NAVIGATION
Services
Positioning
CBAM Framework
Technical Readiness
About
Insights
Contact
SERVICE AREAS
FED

########

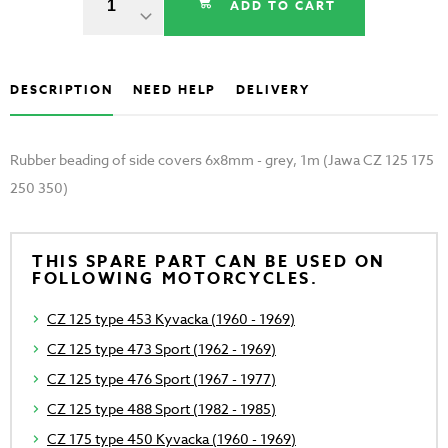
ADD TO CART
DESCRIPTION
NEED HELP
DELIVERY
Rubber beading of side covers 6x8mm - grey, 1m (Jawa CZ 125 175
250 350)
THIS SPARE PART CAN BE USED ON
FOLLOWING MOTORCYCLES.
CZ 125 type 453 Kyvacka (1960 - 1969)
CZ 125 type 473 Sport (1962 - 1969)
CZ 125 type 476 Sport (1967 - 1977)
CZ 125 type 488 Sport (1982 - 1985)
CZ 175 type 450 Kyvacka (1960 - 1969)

########

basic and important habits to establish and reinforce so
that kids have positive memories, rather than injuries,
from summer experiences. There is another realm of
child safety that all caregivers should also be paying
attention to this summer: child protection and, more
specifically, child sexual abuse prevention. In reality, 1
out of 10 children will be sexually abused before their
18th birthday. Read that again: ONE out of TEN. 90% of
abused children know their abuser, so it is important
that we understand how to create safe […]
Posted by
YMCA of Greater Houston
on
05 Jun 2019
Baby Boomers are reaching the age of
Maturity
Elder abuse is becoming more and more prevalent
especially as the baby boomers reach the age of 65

########

What you should do.
Among the lines above, find the ones containing "important" and copy them.

Answer box.
basic and important habits to establish and reinforce so
abused children know their abuser, so it is important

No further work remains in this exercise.